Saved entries

· · · ·

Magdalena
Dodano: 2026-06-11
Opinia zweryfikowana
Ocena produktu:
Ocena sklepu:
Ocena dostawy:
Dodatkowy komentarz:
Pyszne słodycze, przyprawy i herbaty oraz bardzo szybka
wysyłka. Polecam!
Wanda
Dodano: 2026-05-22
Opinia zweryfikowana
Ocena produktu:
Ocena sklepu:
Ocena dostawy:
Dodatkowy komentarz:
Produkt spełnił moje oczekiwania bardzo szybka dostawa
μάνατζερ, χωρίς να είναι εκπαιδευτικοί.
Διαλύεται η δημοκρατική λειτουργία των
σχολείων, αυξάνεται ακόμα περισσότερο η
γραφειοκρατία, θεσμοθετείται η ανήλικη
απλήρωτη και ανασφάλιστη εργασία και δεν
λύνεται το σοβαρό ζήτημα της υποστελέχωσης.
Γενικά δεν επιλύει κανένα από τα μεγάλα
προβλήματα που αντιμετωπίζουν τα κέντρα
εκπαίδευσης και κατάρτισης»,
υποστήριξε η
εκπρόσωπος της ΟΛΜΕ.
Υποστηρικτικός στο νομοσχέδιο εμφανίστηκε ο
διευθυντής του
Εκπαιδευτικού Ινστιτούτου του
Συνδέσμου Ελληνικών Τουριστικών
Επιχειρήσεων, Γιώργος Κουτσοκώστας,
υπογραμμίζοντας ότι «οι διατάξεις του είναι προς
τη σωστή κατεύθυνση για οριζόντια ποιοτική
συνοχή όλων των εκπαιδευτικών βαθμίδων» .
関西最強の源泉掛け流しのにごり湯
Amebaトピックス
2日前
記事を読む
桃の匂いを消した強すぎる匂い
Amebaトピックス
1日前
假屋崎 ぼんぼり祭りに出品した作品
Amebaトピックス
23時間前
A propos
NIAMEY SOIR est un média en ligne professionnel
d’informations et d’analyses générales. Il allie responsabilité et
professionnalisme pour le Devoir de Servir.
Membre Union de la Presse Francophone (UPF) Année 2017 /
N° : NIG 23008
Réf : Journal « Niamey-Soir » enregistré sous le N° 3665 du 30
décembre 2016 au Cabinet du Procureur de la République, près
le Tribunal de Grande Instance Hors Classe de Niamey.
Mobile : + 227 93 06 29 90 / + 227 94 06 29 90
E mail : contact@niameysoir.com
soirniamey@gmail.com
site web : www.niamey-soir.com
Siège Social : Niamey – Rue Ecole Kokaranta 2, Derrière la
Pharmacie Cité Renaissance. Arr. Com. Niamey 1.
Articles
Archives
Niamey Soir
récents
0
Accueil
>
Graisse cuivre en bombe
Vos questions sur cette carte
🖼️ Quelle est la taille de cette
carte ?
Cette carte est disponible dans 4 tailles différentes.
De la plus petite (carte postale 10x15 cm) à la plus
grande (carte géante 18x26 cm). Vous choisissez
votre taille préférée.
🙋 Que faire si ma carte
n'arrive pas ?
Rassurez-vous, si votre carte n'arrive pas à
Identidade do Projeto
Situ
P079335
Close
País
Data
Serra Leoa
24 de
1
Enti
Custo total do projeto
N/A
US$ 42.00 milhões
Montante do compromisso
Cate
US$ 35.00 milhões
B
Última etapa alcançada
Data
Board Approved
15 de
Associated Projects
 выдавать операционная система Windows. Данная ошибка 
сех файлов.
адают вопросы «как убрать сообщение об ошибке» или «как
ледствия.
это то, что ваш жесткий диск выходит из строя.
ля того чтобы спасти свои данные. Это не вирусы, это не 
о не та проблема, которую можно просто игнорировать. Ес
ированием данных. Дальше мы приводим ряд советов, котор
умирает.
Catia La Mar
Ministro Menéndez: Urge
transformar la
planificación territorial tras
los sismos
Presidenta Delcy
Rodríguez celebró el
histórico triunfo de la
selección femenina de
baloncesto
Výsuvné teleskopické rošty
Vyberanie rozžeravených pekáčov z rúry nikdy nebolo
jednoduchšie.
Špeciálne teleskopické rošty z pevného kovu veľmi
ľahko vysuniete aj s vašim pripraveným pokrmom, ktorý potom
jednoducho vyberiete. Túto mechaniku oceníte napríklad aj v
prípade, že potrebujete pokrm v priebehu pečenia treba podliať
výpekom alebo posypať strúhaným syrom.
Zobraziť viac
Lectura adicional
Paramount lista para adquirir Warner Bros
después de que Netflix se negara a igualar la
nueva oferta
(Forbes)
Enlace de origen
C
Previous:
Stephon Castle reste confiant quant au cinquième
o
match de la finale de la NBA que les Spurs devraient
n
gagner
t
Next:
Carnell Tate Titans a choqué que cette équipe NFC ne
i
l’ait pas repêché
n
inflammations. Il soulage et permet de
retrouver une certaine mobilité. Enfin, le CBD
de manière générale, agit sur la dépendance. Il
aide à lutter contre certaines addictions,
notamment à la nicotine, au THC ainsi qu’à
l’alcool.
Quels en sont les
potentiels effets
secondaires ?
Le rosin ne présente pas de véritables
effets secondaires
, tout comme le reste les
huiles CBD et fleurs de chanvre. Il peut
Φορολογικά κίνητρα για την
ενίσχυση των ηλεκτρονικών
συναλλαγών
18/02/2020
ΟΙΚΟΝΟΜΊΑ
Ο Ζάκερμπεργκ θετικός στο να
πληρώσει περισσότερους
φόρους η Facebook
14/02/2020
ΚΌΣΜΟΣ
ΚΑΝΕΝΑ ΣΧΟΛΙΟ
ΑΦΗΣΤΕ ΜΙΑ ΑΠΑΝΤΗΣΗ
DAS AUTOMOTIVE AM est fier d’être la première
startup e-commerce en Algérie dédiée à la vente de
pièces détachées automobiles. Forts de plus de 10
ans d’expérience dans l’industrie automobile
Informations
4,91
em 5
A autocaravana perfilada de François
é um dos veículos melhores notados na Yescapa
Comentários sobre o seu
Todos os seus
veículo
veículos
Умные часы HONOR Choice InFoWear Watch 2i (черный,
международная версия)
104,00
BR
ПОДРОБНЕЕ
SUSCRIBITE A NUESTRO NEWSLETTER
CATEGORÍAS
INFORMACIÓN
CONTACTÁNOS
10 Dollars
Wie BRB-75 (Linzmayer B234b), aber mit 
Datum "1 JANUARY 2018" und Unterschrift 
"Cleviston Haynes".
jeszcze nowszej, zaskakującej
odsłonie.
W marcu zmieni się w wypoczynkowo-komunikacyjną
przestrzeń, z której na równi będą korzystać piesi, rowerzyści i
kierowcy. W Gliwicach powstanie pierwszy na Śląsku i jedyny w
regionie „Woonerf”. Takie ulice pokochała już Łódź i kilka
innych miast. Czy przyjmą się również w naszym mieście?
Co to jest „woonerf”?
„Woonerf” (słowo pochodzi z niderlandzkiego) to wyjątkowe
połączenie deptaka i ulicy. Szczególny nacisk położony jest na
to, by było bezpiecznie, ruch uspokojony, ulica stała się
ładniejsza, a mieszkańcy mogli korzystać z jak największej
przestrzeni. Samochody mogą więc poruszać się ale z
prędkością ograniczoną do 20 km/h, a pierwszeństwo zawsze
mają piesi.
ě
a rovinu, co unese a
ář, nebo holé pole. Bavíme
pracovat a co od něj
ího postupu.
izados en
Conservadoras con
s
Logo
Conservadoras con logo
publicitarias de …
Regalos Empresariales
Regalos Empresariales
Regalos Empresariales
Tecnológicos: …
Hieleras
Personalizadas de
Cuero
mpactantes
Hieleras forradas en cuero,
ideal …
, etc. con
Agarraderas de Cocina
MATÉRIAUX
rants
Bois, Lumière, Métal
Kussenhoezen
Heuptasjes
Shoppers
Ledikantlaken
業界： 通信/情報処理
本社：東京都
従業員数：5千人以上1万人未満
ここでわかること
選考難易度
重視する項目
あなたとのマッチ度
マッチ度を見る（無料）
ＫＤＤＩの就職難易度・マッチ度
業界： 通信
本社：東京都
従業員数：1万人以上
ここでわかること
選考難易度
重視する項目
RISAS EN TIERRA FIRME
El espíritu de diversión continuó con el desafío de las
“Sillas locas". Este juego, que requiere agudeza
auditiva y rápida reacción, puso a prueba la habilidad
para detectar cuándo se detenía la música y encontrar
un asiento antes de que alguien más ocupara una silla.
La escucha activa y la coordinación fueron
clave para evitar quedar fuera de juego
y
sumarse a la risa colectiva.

· · · ·

• Task description
The first line of the entries above marks where to begin; repeat each line exactly through the one that contains "假屋崎 ぼんぼり祭りに出品した作品", and include that line.

• Written solution
Magdalena
Dodano: 2026-06-11
Opinia zweryfikowana
Ocena produktu:
Ocena sklepu:
Ocena dostawy:
Dodatkowy komentarz:
Pyszne słodycze, przyprawy i herbaty oraz bardzo szybka
wysyłka. Polecam!
Wanda
Dodano: 2026-05-22
Opinia zweryfikowana
Ocena produktu:
Ocena sklepu:
Ocena dostawy:
Dodatkowy komentarz:
Produkt spełnił moje oczekiwania bardzo szybka dostawa
μάνατζερ, χωρίς να είναι εκπαιδευτικοί.
Διαλύεται η δημοκρατική λειτουργία των
σχολείων, αυξάνεται ακόμα περισσότερο η
γραφειοκρατία, θεσμοθετείται η ανήλικη
απλήρωτη και ανασφάλιστη εργασία και δεν
λύνεται το σοβαρό ζήτημα της υποστελέχωσης.
Γενικά δεν επιλύει κανένα από τα μεγάλα
προβλήματα που αντιμετωπίζουν τα κέντρα
εκπαίδευσης και κατάρτισης»,
υποστήριξε η
εκπρόσωπος της ΟΛΜΕ.
Υποστηρικτικός στο νομοσχέδιο εμφανίστηκε ο
διευθυντής του
Εκπαιδευτικού Ινστιτούτου του
Συνδέσμου Ελληνικών Τουριστικών
Επιχειρήσεων, Γιώργος Κουτσοκώστας,
υπογραμμίζοντας ότι «οι διατάξεις του είναι προς
τη σωστή κατεύθυνση για οριζόντια ποιοτική
συνοχή όλων των εκπαιδευτικών βαθμίδων» .
関西最強の源泉掛け流しのにごり湯
Amebaトピックス
2日前
記事を読む
桃の匂いを消した強すぎる匂い
Amebaトピックス
1日前
假屋崎 ぼんぼり祭りに出品した作品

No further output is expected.